(Page images and extracted text)
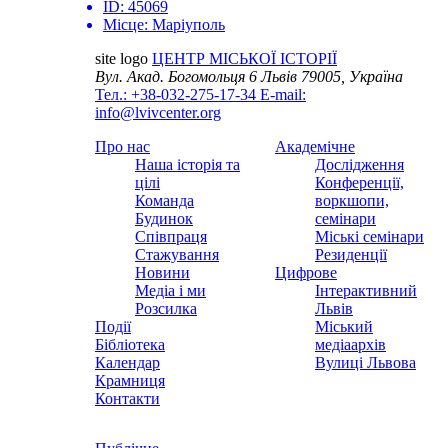
ID:
45069
Місце:
Маріуполь
site logo
ЦЕНТР МІСЬКОЇ ІСТОРІЇ
Вул. Акад. Богомольця 6
Львів 79005, Україна
Тел.: +38-032-275-17-34
E-mail:
info@lvivcenter.org
Про нас
Академічне
Наша історія та
Дослідження
цілі
Конференції,
Команда
воркшопи,
Будинок
семінари
Співпраця
Міські семінари
Стажування
Резиденції
Новини
Цифрове
Медіа і ми
Інтерактивний
Розсилка
Львів
Події
Міський
Бібліотека
медіаархів
Календар
Вулиці Львова
Крамниця
Контакти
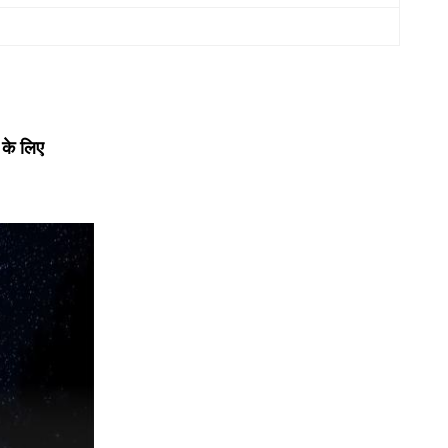
 के लिए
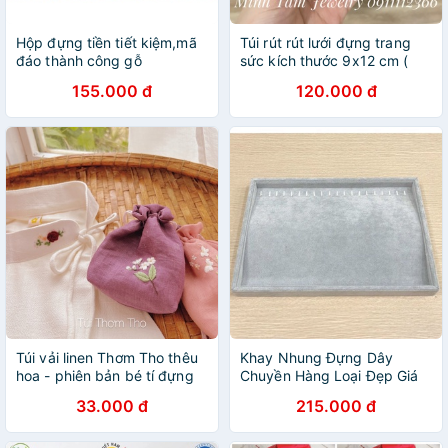
Hộp đựng tiền tiết kiệm,mã
Túi rút rút lưới đựng trang
đáo thành công gỗ
sức kích thước 9x12 cm (
hương𝐅𝐑𝐄𝐄 𝐒𝐇𝐈𝐏
gói 100c)
155.000 đ
120.000 đ
Túi vải linen Thơm Tho thêu
Khay Nhung Đựng Dây
hoa - phiên bản bé tí đựng
Chuyền Hàng Loại Đẹp Giá
trang sức - 0303 studio
Rẻ
33.000 đ
215.000 đ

What you should do. Could you copy every record exactly, without the pictures?

Answer below.
ID:
45069
Місце:
Маріуполь
site logo
ЦЕНТР МІСЬКОЇ ІСТОРІЇ
Вул. Акад. Богомольця 6
Львів 79005, Україна
Тел.: +38-032-275-17-34
E-mail:
info@lvivcenter.org
Про нас
Академічне
Наша історія та
Дослідження
цілі
Конференції,
Команда
воркшопи,
Будинок
семінари
Співпраця
Міські семінари
Стажування
Резиденції
Новини
Цифрове
Медіа і ми
Інтерактивний
Розсилка
Львів
Події
Міський
Бібліотека
медіаархів
Календар
Вулиці Львова
Крамниця
Контакти
 के लिए
Hộp đựng tiền tiết kiệm,mã
Túi rút rút lưới đựng trang
đáo thành công gỗ
sức kích thước 9x12 cm (
hương𝐅𝐑𝐄𝐄 𝐒𝐇𝐈𝐏
gói 100c)
155.000 đ
120.000 đ
Túi vải linen Thơm Tho thêu
Khay Nhung Đựng Dây
hoa - phiên bản bé tí đựng
Chuyền Hàng Loại Đẹp Giá
trang sức - 0303 studio
Rẻ
33.000 đ
215.000 đ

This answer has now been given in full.